The two of them and the parents. The boy too? They should bring him along, have him wait outside part of the time. Insist on both parents, or the boy goes with Devlin and the principal would go one-two the parents, then the boy with them. Maybe even nice guy-hard guy them.

They considered this, then decided no. They would both be hard guys — why not? They laughed at the idea. The principal shook his hand when he left her. She seemed relieved and ready to attack the problem with some degree of hope.

. . . . . . . . . . . . . . . .

Devlin got back to the rectory and found a bum at the door. “A street person,” the staff called such in this enlightened age. The word among them was to hope they didn’t get the pastor (Devlin) when they knocked on the St. Denis door. He was an impatient mother who had been known once or twice to send them away with nothing.

This one, a white man about Devlin’s age, had what the staff agreed later was not a bad story, but it was a story none the less. Devlin asked the man in, and they sat in the parlor while the man spun his hard-luck tale. Normally Devlin looked him hard in the eye for a few seconds, then whipped out the few bucks he was looking for, stood and showed the bum the door.

Today he kept interrupting the man, injecting comments to throw him off balance but paying attention to him. The guy got a little nervous under Devlin’s steady gaze. Finally, Devlin asked him, “What do you want?” The man needed bus fare to Davenport to connect with his brother, who had a dry goods store there. “Dry goods?” said Devlin, looking at the man unblinkingly.

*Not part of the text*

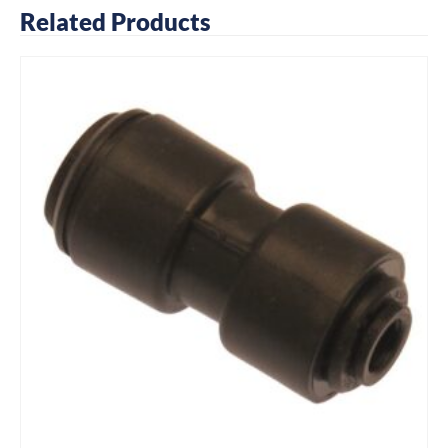
Related Products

And so he could pick up his social security check.

Well it was too much even for a relaxed and benevolent Devlin. “Look,” he said. “I’ll give you this money and this advice. Don’t come back for a month. This place can afford to be your monthly stop.” He got up to show him the door. Once there, he stopped. “Of course, we’re very disorganized, and you might take your chances no one will recognize you sooner than that.”

Devlin looked past the guy, who hadn’t been jawed like this since he hit the mission downtown. “As far as that goes,” he said. “I might not even be here to enforce the policy.” He turned back to look at the bum. “I’ve got cancer, you see, and I might be dead by then.”

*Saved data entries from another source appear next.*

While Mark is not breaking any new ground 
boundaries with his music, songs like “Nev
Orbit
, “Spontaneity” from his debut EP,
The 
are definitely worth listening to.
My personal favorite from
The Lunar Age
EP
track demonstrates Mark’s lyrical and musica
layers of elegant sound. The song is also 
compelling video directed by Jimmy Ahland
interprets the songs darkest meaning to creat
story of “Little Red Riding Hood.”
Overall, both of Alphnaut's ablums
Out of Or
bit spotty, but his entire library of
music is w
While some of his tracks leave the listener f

The man hit the front walk shaking his head and muttering.

Devlin went back to the kitchen for a sandwich, but the phone rang, and he had another call to the hospital. By the time he got back, it was three o’clock. The day had roared past him. It was teen night that night, and he had some readying up to do. The young associate pastor had a sick mother in Waukegan, and Devlin the venerable pastor was going to double as youth worker.

That was all right. He just wasn’t going to take any of their shit, that was all.

As he sat down to dinner, alone thanks to the associate’s sick mother and the rectory’s resident’s night at a poetry reading, he realized with a shock that he was so hungry because he hadn’t eaten lunch.

Geez, he thought, and a few months ago he was dying on the vine, mewling in his room on a Saturday morning because he couldn’t think of anything to do and didn’t believe in God any more. Did he believe in God now? He didn’t have time right then to decide. He ate alone, relishing the peace and quiet.